■ Document extract:
::::

I felt better about myself as a result. I had to run to the local supermarket on my way home and the lovely woman on the till was taken aback that the haggard mam who usually trudged through the shop now looked like a member of Leo’s get-up-early brigade.
The fact is, we all know that clothes have the power to make us feel good or bad. I think Molly Mae has done us all a favour by showing that her apparently perfect body has to adjust for size in different shops too.
No big deal. She found the size that fit her best, and looked best, which is how we should be dressing ourselves all the time instead of squeezing ourselves into something uncomfortable just so we can tell ourselves we’re a smaller size.
Surely it’s better to ask ourselves ‘does this fit me’ or ‘do I feel or look good in this’ than ‘is this my size’. I think we should all be shopping this way instead of feeling down about the fact that we had to size up in one shop or elated that we had to size down in another.

::::

■ Extracted entries:
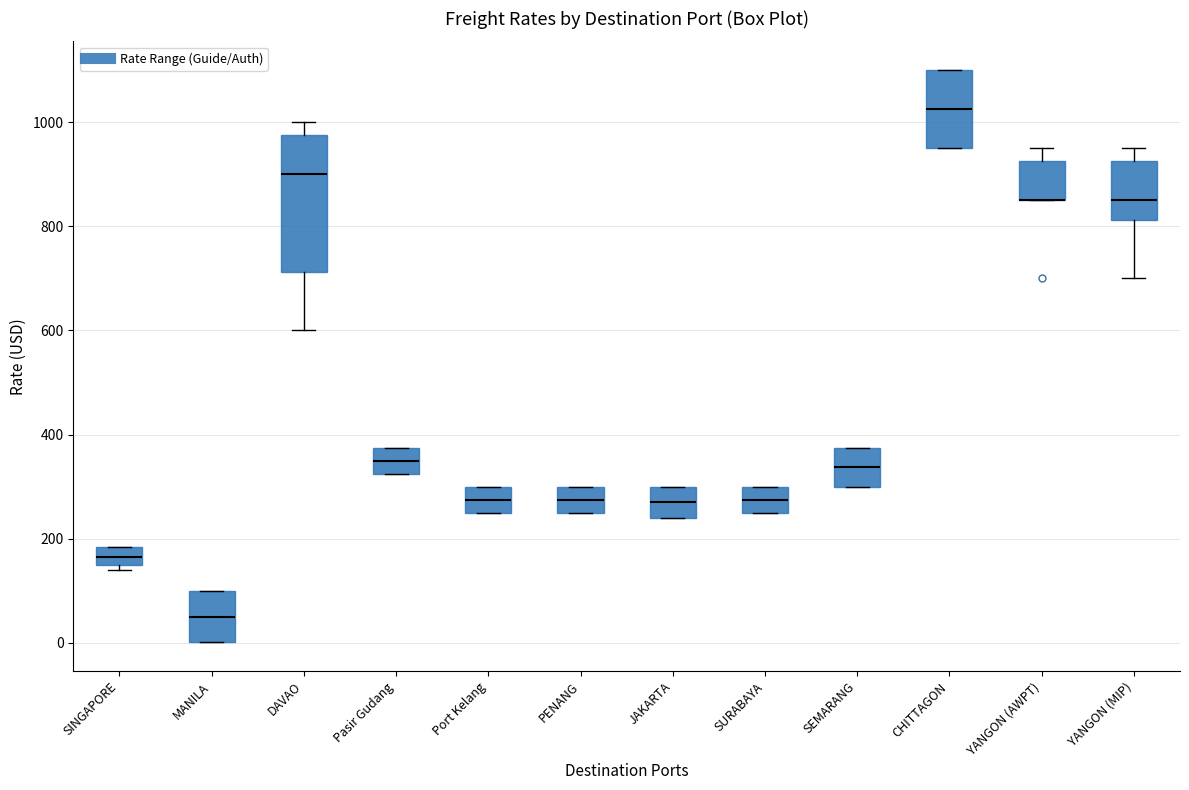

Where does the median line of the box for Pasir Gudang sit on the y-axis? The values are not printed on the chart, so give them approximately, as read against the axis.

360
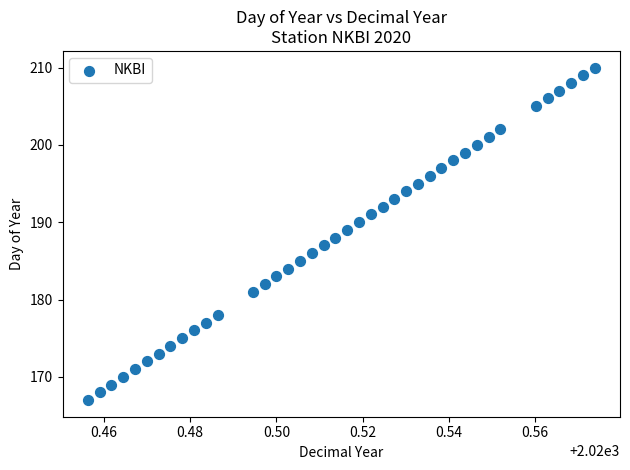

What is the range of Y values (max minus min)?

43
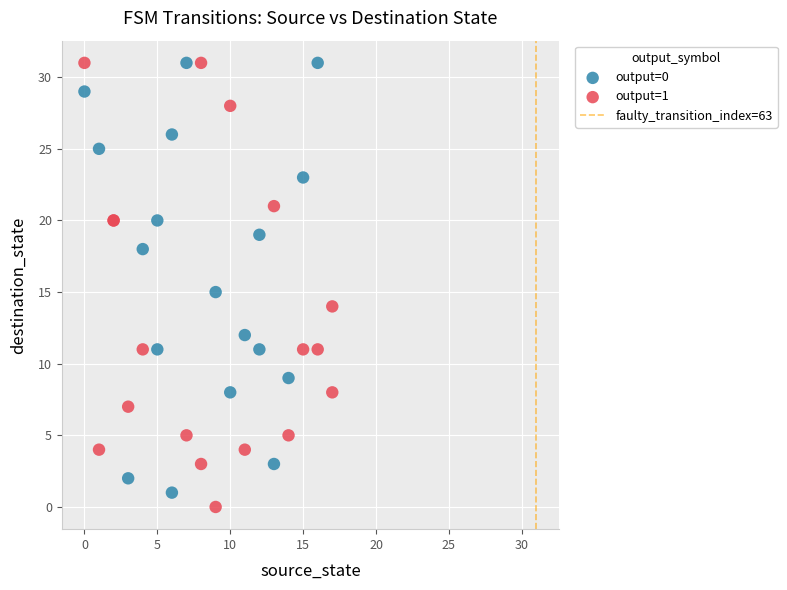

Which series reaches the minimum Y coordinate?

output=1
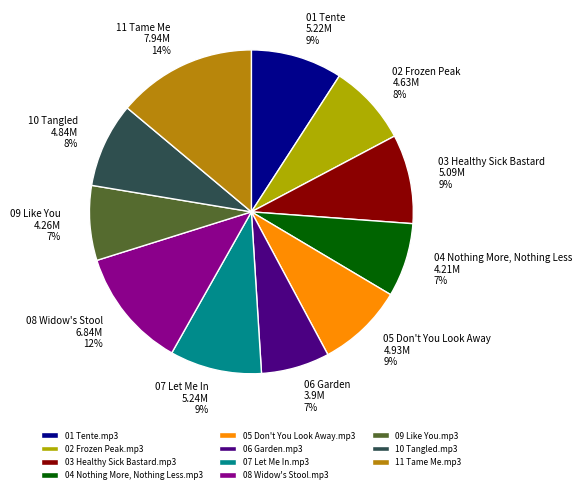

Which slice is the largest?

11 Tame Me.mp3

::::

■ Work required:
Carry on the piece about clothing sizes from its last sentence.

■ Reply:
I know a woman who gets all of her clothes made by a local seamstress. This might sound extravagant but she told me how much it costs her and it’s less than the equivalent amount it costs to buy the corresponding items of clothing from an average high-street shop.
And guess what? She always looks incredible because her clothes fit her. I doubt her measurements match any off-the-peg sizing either, because here’s the thing, without wanting to sound like an absolute mam, we are all different sizes so how can standard sizing fit us all?
Clothes that fit properly can make us look and feel great. So why would we let a little number on a label make us feel so bad, particularly when it’s clear that the numbers have lost all meaning.